[Saved data entries]
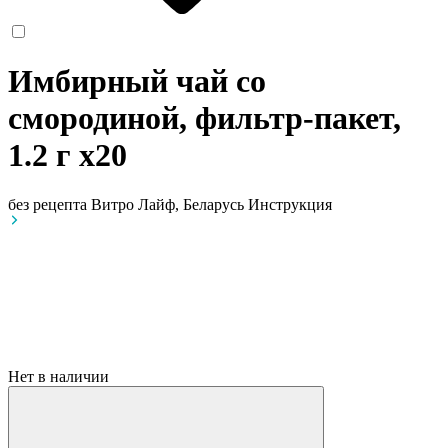
Имбирный чай со
смородиной, фильтр-пакет,
1.2 г
x20
без рецепта
Витро Лайф, Беларусь
Инструкция
Нет в наличии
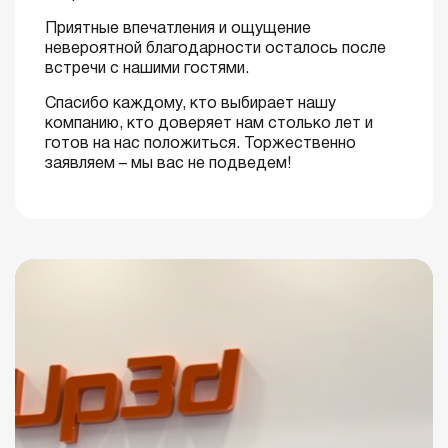
Приятные впечатления и ощущение
невероятной благодарности осталось после
встречи с нашими гостями.
Спасибо каждому, кто выбирает нашу
компанию, кто доверяет нам столько лет и
готов на нас положиться. Торжественно
заявляем – мы вас не подведем!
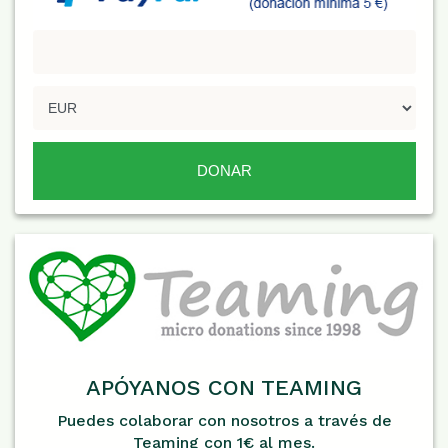
APÓYANOS CON TEAMING
Puedes colaborar con nosotros a través de
Teaming con 1€ al mes.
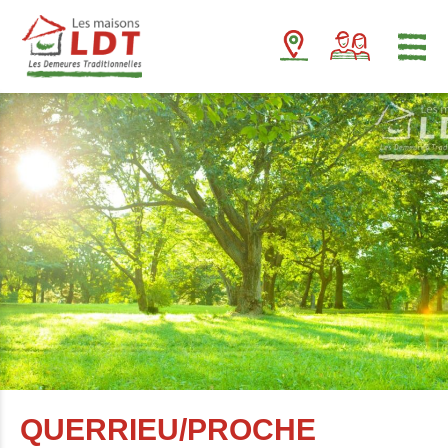
Panneau de gestion des cookies
QUERRIEU/PROCHE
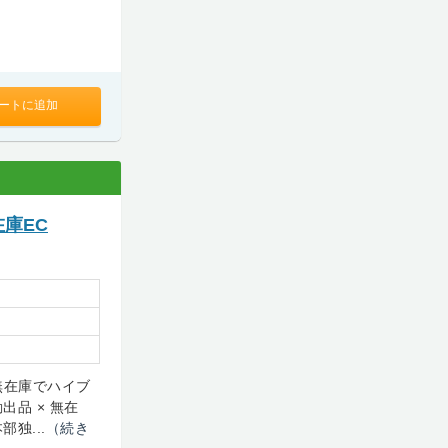
ートに追加
在庫EC
！無在庫でハイブ
品 × 無在
独...
（続き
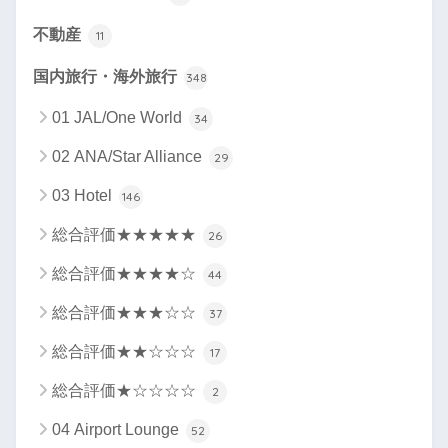
不動産
11
国内旅行・海外旅行
348
01 JAL/One World
34
02 ANA/Star Alliance
29
03 Hotel
146
総合評価★★★★★
26
総合評価★★★★☆
44
総合評価★★★☆☆
37
総合評価★★☆☆☆
17
総合評価★☆☆☆☆
2
04 Airport Lounge
52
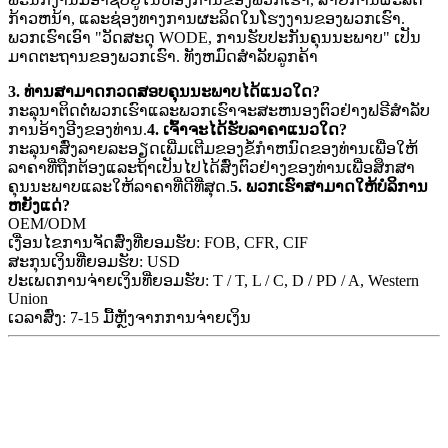
ກ້າວຫນ້າ, ແລະຊ່ອງທາງການຜະລິດໃນໂຮງງານຂອງພວກເຮົາ.
ພວກເຮົາເອົາ "ວັດສະດຸ WODE, ການຮັບປະກັນຄຸນນະພາບ" ເປັນ
ມາດຕະຖານຂອງພວກເຮົາ. ທັງ​ຫມົດ​ສໍາ​ລັບ​ລູກ​ຄ້າ​
3. ທ່ານສາມາດກວດສອບຄຸນນະພາບໄດ້ແນວໃດ?
ກະລຸນາຕິດຕໍ່ພວກເຮົາແລະພວກເຮົາຈະສະຫນອງຕົວຢ່າງຟຣີສໍາລັບ
ການອ້າງອີງຂອງທ່ານ.
4. ເຈົ້າຈະໄດ້ຮັບລາຄາແນວໃດ?
ກະລຸນາສົ່ງລາຍລະອຽດເພີ່ມເຕີມຂອງຂໍ້ກໍາຫນົດຂອງທ່ານເພື່ອໃຫ້
ລາຄາທີ່ຖືກຕ້ອງແລະຖ້າເປັນໄປໄດ້ສົ່ງຕົວຢ່າງຂອງທ່ານເພື່ອສຶກສາ
ຄຸນນະພາບແລະໃຫ້ລາຄາທີ່ດີທີ່ສຸດ.
5. ພວກເຮົາສາມາດໃຫ້ບໍລິການ
ຫຍັງແດ່?
OEM/ODM
ເງື່ອນໄຂການຈັດສົ່ງທີ່ຍອມຮັບ: FOB, CFR, CIF
ສະກຸນເງິນທີ່ຍອມຮັບ: USD
ປະເພດການຈ່າຍເງິນທີ່ຍອມຮັບ: T / T, L / C, D / PD / A, Western
Union
ເວລາສົ່ງ: 7-15 ມື້ຫຼັງຈາກການຈ່າຍເງິນ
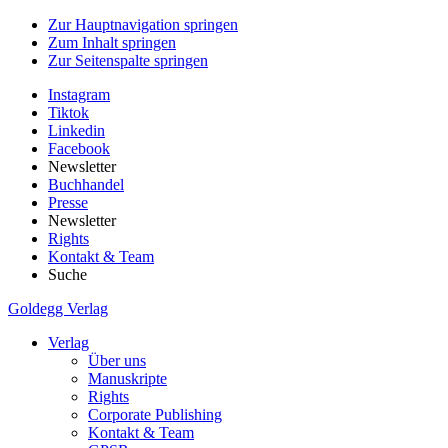
Zur Hauptnavigation springen
Zum Inhalt springen
Zur Seitenspalte springen
Instagram
Tiktok
Linkedin
Facebook
Newsletter
Buchhandel
Presse
Newsletter
Rights
Kontakt & Team
Suche
Goldegg Verlag
Verlag
Über uns
Manuskripte
Rights
Corporate Publishing
Kontakt & Team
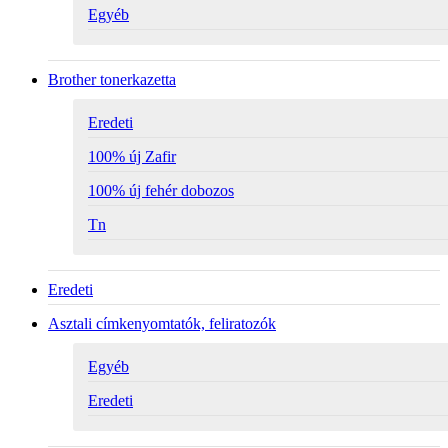
Egyéb
Brother tonerkazetta
Eredeti
100% új Zafir
100% új fehér dobozos
Tn
Eredeti
Asztali címkenyomtatók, feliratozók
Egyéb
Eredeti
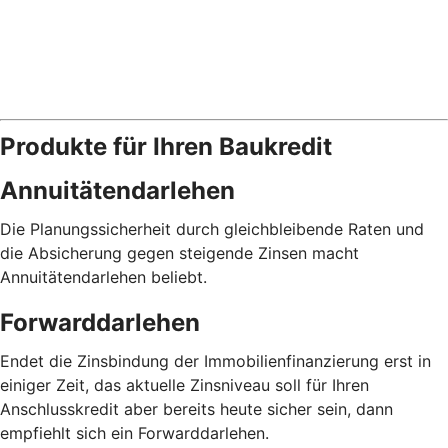
Produkte für Ihren Baukredit
Annuitäten­darlehen
Die Planungs­sicherheit durch gleichbleibende Raten und
die Absicherung gegen steigende Zinsen macht
Annuitäten­darlehen beliebt.
Forward­darlehen
Endet die Zinsbindung der Immobilien­­finanzierung erst in
einiger Zeit, das aktuelle Zinsniveau soll für Ihren
Anschluss­kredit aber bereits heute sicher sein, dann
empfiehlt sich ein Forward­darlehen.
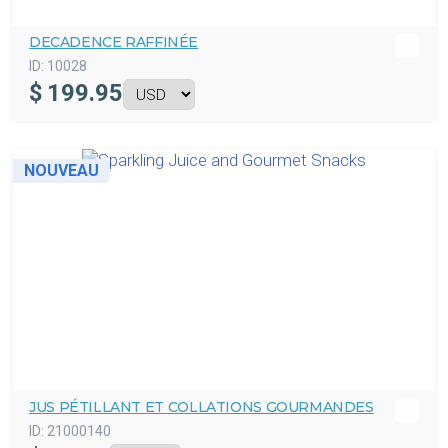
DECADENCE RAFFINÉE
ID:
10028
$
199.95
NOUVEAU
JUS PÉTILLANT ET COLLATIONS GOURMANDES
ID:
21000140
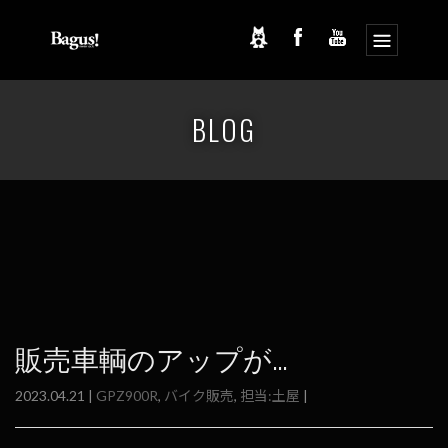
コ
ナ
ン
ビ
BLOG
テ
ゲ
ン
ー
ツ
シ
へ
ョ
ス
ン
キ
に
ッ
移
プ
動
販売車輌のアップが...
2023.04.21 |
GPZ900R
,
バイク販売
,
担当:土屋
|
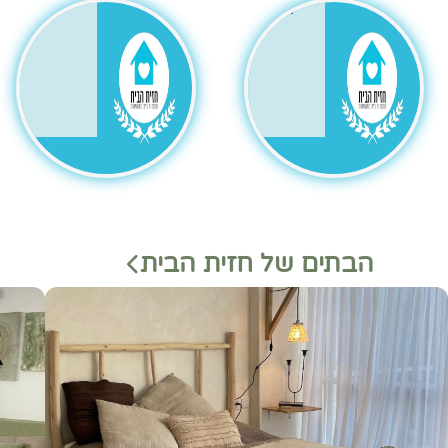
גר
הבתים של חזית הבית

* TASK DETAILS: Count the lines in the entries above that contain the string "darlehen". Reply with that number only.

* ANSWER TO THIS EXERCISE: 4